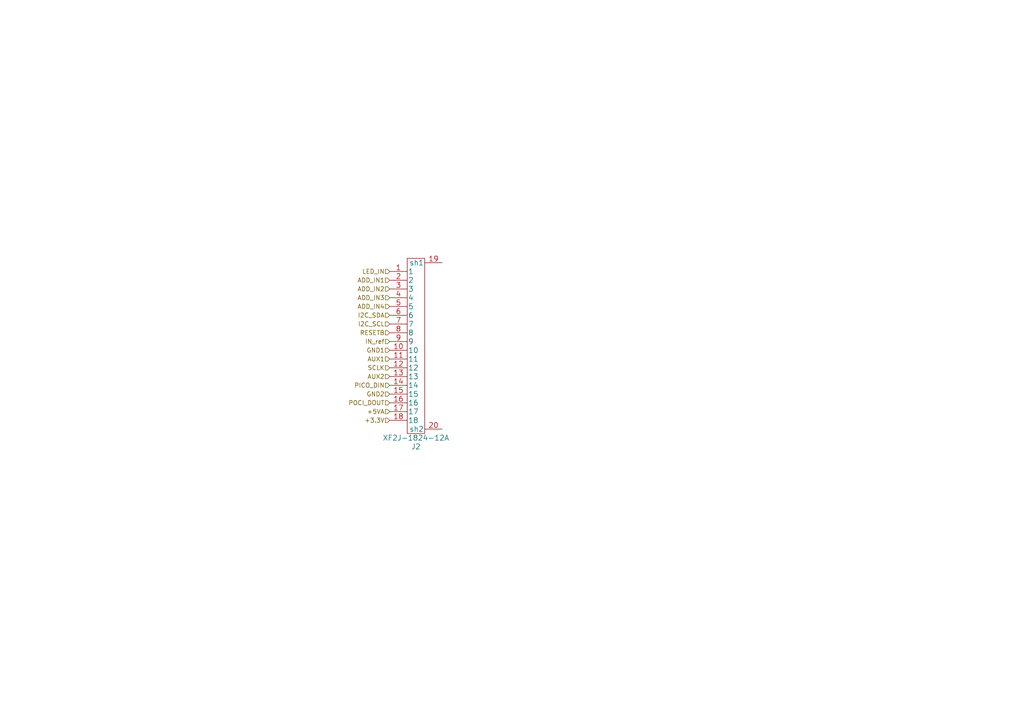
<source format=kicad_sch>
(kicad_sch (version 20230121) (generator eeschema)

  (uuid 2441b625-2de7-4ff2-9e99-66e826368dd8)

  (paper "A4")

  


  (hierarchical_label "GND1" (shape input) (at 113.03 101.6 180) (fields_autoplaced)
    (effects (font (size 1.27 1.27)) (justify right))
    (uuid 01ae1edf-bba7-409a-bbcb-11f7395d6801)
  )
  (hierarchical_label "AUX1" (shape input) (at 113.03 104.14 180) (fields_autoplaced)
    (effects (font (size 1.27 1.27)) (justify right))
    (uuid 072bee86-c7c2-4a40-804c-af8520458ed1)
  )
  (hierarchical_label "LED_IN" (shape input) (at 113.03 78.74 180) (fields_autoplaced)
    (effects (font (size 1.27 1.27)) (justify right))
    (uuid 2091c9eb-f85e-47dc-b972-21598665a672)
  )
  (hierarchical_label "ADD_IN2" (shape input) (at 113.03 83.82 180) (fields_autoplaced)
    (effects (font (size 1.27 1.27)) (justify right))
    (uuid 22adc24a-adfb-46e0-87df-e7bad582b5e9)
  )
  (hierarchical_label "POCI_DOUT" (shape input) (at 113.03 116.84 180) (fields_autoplaced)
    (effects (font (size 1.27 1.27)) (justify right))
    (uuid 2df27629-e938-4788-a7df-97ef0c2312ae)
  )
  (hierarchical_label "ADD_IN4" (shape input) (at 113.03 88.9 180) (fields_autoplaced)
    (effects (font (size 1.27 1.27)) (justify right))
    (uuid 43d999d8-53b3-41c1-be49-f4d0ad377c5a)
  )
  (hierarchical_label "AUX2" (shape input) (at 113.03 109.22 180) (fields_autoplaced)
    (effects (font (size 1.27 1.27)) (justify right))
    (uuid 4c47c504-7b3a-4273-ba13-5622b35e4f13)
  )
  (hierarchical_label "ADD_IN3" (shape input) (at 113.03 86.36 180) (fields_autoplaced)
    (effects (font (size 1.27 1.27)) (justify right))
    (uuid 519e7f5d-ef52-41ff-9fc4-a981a32a9457)
  )
  (hierarchical_label "+3.3V" (shape input) (at 113.03 121.92 180) (fields_autoplaced)
    (effects (font (size 1.27 1.27)) (justify right))
    (uuid 69e07141-bdea-4fa5-abc0-062391ed79b4)
  )
  (hierarchical_label "ADD_IN1" (shape input) (at 113.03 81.28 180) (fields_autoplaced)
    (effects (font (size 1.27 1.27)) (justify right))
    (uuid 7cb5709d-8c2a-40a2-9237-b4f15f5ee4bf)
  )
  (hierarchical_label "SCLK" (shape input) (at 113.03 106.68 180) (fields_autoplaced)
    (effects (font (size 1.27 1.27)) (justify right))
    (uuid a6d250b4-3679-4378-a9de-d2f3e3632d51)
  )
  (hierarchical_label "RESETB" (shape input) (at 113.03 96.52 180) (fields_autoplaced)
    (effects (font (size 1.27 1.27)) (justify right))
    (uuid bbf742d5-ae92-4be1-9833-93c71660df6d)
  )
  (hierarchical_label "PICO_DIN" (shape input) (at 113.03 111.76 180) (fields_autoplaced)
    (effects (font (size 1.27 1.27)) (justify right))
    (uuid c51b22cd-32db-4f5e-a2dc-4e6f7f608460)
  )
  (hierarchical_label "I2C_SCL" (shape input) (at 113.03 93.98 180) (fields_autoplaced)
    (effects (font (size 1.27 1.27)) (justify right))
    (uuid dfeeea56-fa1a-420c-9bc3-81fbf142af59)
  )
  (hierarchical_label "IN_ref" (shape input) (at 113.03 99.06 180) (fields_autoplaced)
    (effects (font (size 1.27 1.27)) (justify right))
    (uuid e8f54973-3df9-412f-965e-06b523d18841)
  )
  (hierarchical_label "GND2" (shape input) (at 113.03 114.3 180) (fields_autoplaced)
    (effects (font (size 1.27 1.27)) (justify right))
    (uuid ea8d82d1-3e08-46cc-86ce-5bfb8ee809c9)
  )
  (hierarchical_label "+5VA" (shape input) (at 113.03 119.38 180) (fields_autoplaced)
    (effects (font (size 1.27 1.27)) (justify right))
    (uuid ea8e839e-f2fd-45c3-aa04-bcc8b73fdb0d)
  )
  (hierarchical_label "I2C_SDA" (shape input) (at 113.03 91.44 180) (fields_autoplaced)
    (effects (font (size 1.27 1.27)) (justify right))
    (uuid f3d23216-bd2c-4f97-a482-bf81724614f2)
  )

  (symbol (lib_id "00_custom:XF2J-1824-12A") (at 113.03 78.74 0) (unit 1)
    (in_bom yes) (on_board yes) (dnp no)
    (uuid 809ecd4b-1663-47ef-aa8a-5eb3de684673)
    (property "Reference" "J2" (at 120.65 129.54 0)
      (effects (font (size 1.524 1.524)))
    )
    (property "Value" "XF2J-1824-12A" (at 120.65 127 0)
      (effects (font (size 1.524 1.524)))
    )
    (property "Footprint" "00_custom-footprints:XF2J-1824-12A" (at 132.08 134.62 0)
      (effects (font (size 1.524 1.524)) hide)
    )
    (property "Datasheet" "" (at 113.03 78.74 0)
      (effects (font (size 1.524 1.524)))
    )
    (pin "1" (uuid d2a021b7-49ef-4cc3-ba46-d882e1d4cdf9))
    (pin "10" (uuid 600a7568-8874-4bac-abd6-3f57aa7f62e5))
    (pin "11" (uuid 35674f95-9086-4f6a-82c6-b5998f3f7d88))
    (pin "12" (uuid a73a5082-7449-48a2-9b92-281fa9bed9b5))
    (pin "13" (uuid 2ce05972-9e83-4f1d-bbc0-99f84124d6ae))
    (pin "14" (uuid 1f290ce7-117c-4ccd-8448-722e3c4c6a7d))
    (pin "15" (uuid dc1c20ad-eeb7-45fb-8016-356cdfb532ff))
    (pin "16" (uuid 3e9c2526-d3f2-40b0-9803-781ad68ab9ed))
    (pin "17" (uuid 43e850d9-fef9-47e3-8e5e-338697857fcf))
    (pin "18" (uuid f323a618-47e2-4c7a-b263-05e15037268e))
    (pin "19" (uuid 5f9ced83-aecb-4ca9-8713-dfd17af9130a))
    (pin "2" (uuid 6dce39c4-556e-498e-a68d-40e0a943e5d8))
    (pin "20" (uuid 8ae397b9-bdbc-4888-a82d-3d6268691a57))
    (pin "3" (uuid c361a9cf-ee25-4b01-927e-dafc91fb08d4))
    (pin "4" (uuid 568dae38-14fd-42d6-b0cd-6aa2bc83946c))
    (pin "5" (uuid 8c1aa245-cb26-4357-a1e6-db4997530ad6))
    (pin "6" (uuid 3895f750-842c-47c7-80e8-e6481183759b))
    (pin "7" (uuid fbae2b08-b0db-4e5f-91d1-67d9a23e3370))
    (pin "8" (uuid 99fc26ab-5bde-4213-966a-23f3f6719063))
    (pin "9" (uuid eceaa848-a991-4605-a9de-84ca8e262576))
    (instances
      (project "clvHd_master_pico"
        (path "/414d9a1a-4e4c-4e58-bb36-2ee89ab648ee"
          (reference "J2") (unit 1)
        )
        (path "/414d9a1a-4e4c-4e58-bb36-2ee89ab648ee/a09af02d-98f4-4ab2-9d06-1294b71df215"
          (reference "J1") (unit 1)
        )
      )
      (project "ads1293_logic_add"
        (path "/9527f136-ca0d-4c69-ac63-8b6ea5a1016c/77f71b94-5b9e-4637-bdfb-2870804ef555"
          (reference "J_COM_IN1") (unit 1)
        )
      )
      (project "clvHd_master_teensy41"
        (path "/96967913-6ef1-489a-a725-ff0b6a23f183/8a395518-d91e-4f9a-99b0-6ff4752124fe"
          (reference "J1") (unit 1)
        )
      )
    )
  )
)

</source>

Aim of the task: Read the entries above and find each line holding the word "unit". Copy it out.

Written reply:
  (symbol (lib_id "00_custom:XF2J-1824-12A") (at 113.03 78.74 0) (unit 1)
          (reference "J2") (unit 1)
          (reference "J1") (unit 1)
          (reference "J_COM_IN1") (unit 1)
          (reference "J1") (unit 1)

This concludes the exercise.